FREE THE CHILDREN!: Lenore Skenazy in the New York Post, “Give Parents Back Their Rights to Let Their Kids Walk Free.”
I’m so old that when I was growing up, my stay-at-home mom stayed at home.
She didn’t take me to school. She just waved goodbye and off I walked, starting at age 5. When I got to the one suburban street I had to cross, who was there to ensure my safety?
A 10-year-old in an orange sash. The crossing guard.
No one witnessing this adult-unsupervised scene called 911 because — well, first of all, no one had a cellphone, and second, no one thought it was weird or wrong.
But today, we fear for kids any time they’re on their own. So even though crime is at a 50-year low — lower than when most of us parents were kids — only about 13 percent of American children walk to school. . . .
But in part it’s also because it has become downright unusual — and sometimes illegal — to let kids go outside unsupervised.
Illegal?
Well, you’ve probably heard about the Meitiv family in suburban Maryland. Parents Danielle and Alexander let their kids, 10 and 6, walk home from the local park and were investigated not once but twice for child neglect.
Eventually they were cleared of all charges.
But that wasn’t before one incident when the cops picked up the kids and held them for five hours without letting them call home.
Or how about the case just last month of Nicole Jensen in Westbrook, Maine? Her 7-year-old daughter was playing for an hour in the playground down the block — you can see it from the family’s porch. But someone called 911 to report an unsupervised child, and the cops swooped in.

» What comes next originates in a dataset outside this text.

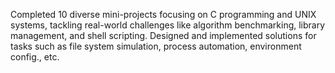 Completed 10 diverse mini-projects focusing on C programming and UNIX systems, tackling real-world challenges like algorithm benchmarking, library management, and shell scripting. Designed and implemented solutions for tasks such as file system simulation, process automation, environment config., etc.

I confess that I would never have allowed my child to walk to school, even though we live in a very safe community with sidewalks. But it would also never occur to me that allowing a child to do so should warrant an investigation by protective services.
I’ve written about this before. In a zeal to “protect” the children, some adults are becoming super-nannies, swooping down to call protective services anytime they spy your child alone in a playground, saying the wrong words, with dirty clothes, living without modern amenities, or getting the “wrong” medical care. They think they know how to raise your kids better than you, so your children become “the State’s children” until you can wrestle them back. We are punishing parents, too often, for being poor or bucking cultural norms rather than being physically or emotionally abusive. The constitutional “right” to raise our children is being eroded–a goal political leftists have long sought.